REQUIRED TASK →
Reproduce word for word the lines of the items below, beginning with the line that contains "country: Peru" and continuing through the line that contains "family: Fabaceae".

ENTRIES SHOWN →
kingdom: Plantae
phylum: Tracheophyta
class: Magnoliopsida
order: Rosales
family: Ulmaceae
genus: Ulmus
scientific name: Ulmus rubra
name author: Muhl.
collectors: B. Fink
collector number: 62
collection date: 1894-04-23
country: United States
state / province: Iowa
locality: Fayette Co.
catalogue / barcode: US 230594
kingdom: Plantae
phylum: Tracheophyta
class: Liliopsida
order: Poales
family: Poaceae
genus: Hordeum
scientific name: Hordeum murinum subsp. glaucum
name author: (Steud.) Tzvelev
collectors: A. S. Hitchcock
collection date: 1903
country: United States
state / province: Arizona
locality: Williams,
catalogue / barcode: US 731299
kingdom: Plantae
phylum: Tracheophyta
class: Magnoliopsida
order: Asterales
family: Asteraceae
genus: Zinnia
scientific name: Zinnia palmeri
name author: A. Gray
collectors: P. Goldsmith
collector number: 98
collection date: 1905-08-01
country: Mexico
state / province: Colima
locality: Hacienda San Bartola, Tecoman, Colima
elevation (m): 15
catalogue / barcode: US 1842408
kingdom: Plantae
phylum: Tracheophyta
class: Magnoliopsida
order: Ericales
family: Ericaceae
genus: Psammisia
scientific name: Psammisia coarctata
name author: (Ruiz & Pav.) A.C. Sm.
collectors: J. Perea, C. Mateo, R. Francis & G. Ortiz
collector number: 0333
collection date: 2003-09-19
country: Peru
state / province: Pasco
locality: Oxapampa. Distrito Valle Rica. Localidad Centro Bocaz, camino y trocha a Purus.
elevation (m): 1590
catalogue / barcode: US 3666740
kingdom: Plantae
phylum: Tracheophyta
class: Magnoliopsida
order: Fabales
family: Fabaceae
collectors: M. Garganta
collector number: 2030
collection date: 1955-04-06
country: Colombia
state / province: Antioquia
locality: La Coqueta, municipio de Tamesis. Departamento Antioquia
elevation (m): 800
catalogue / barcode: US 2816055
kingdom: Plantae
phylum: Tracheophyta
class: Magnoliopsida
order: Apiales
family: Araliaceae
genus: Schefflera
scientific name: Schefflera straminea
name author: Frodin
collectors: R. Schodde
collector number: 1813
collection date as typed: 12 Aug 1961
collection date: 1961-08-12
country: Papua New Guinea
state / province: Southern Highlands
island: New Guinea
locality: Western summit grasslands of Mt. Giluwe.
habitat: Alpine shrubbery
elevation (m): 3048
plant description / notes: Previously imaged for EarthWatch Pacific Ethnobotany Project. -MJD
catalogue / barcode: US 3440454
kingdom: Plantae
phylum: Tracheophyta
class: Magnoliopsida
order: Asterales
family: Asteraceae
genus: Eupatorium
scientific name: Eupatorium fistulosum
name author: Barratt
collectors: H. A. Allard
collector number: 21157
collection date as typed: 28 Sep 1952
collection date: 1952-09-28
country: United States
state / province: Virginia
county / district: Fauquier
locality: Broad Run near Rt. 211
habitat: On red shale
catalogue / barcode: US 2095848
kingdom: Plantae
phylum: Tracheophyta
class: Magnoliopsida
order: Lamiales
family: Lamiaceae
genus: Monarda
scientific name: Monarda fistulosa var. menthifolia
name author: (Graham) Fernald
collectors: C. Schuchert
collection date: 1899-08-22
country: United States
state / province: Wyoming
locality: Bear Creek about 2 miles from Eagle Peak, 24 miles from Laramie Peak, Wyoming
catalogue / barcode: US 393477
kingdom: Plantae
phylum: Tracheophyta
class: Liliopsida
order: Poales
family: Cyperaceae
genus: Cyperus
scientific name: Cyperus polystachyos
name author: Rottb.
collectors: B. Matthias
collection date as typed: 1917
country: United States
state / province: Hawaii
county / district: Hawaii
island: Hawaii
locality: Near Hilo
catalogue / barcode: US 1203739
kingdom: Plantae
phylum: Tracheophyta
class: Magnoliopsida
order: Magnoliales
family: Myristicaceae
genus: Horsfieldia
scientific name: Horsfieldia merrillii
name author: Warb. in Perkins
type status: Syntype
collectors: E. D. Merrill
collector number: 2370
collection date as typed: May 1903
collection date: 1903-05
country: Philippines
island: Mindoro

RESPONSE FOR THIS EXERCISE →
country: Peru
state / province: Pasco
locality: Oxapampa. Distrito Valle Rica. Localidad Centro Bocaz, camino y trocha a Purus.
elevation (m): 1590
catalogue / barcode: US 3666740
kingdom: Plantae
phylum: Tracheophyta
class: Magnoliopsida
order: Fabales
family: Fabaceae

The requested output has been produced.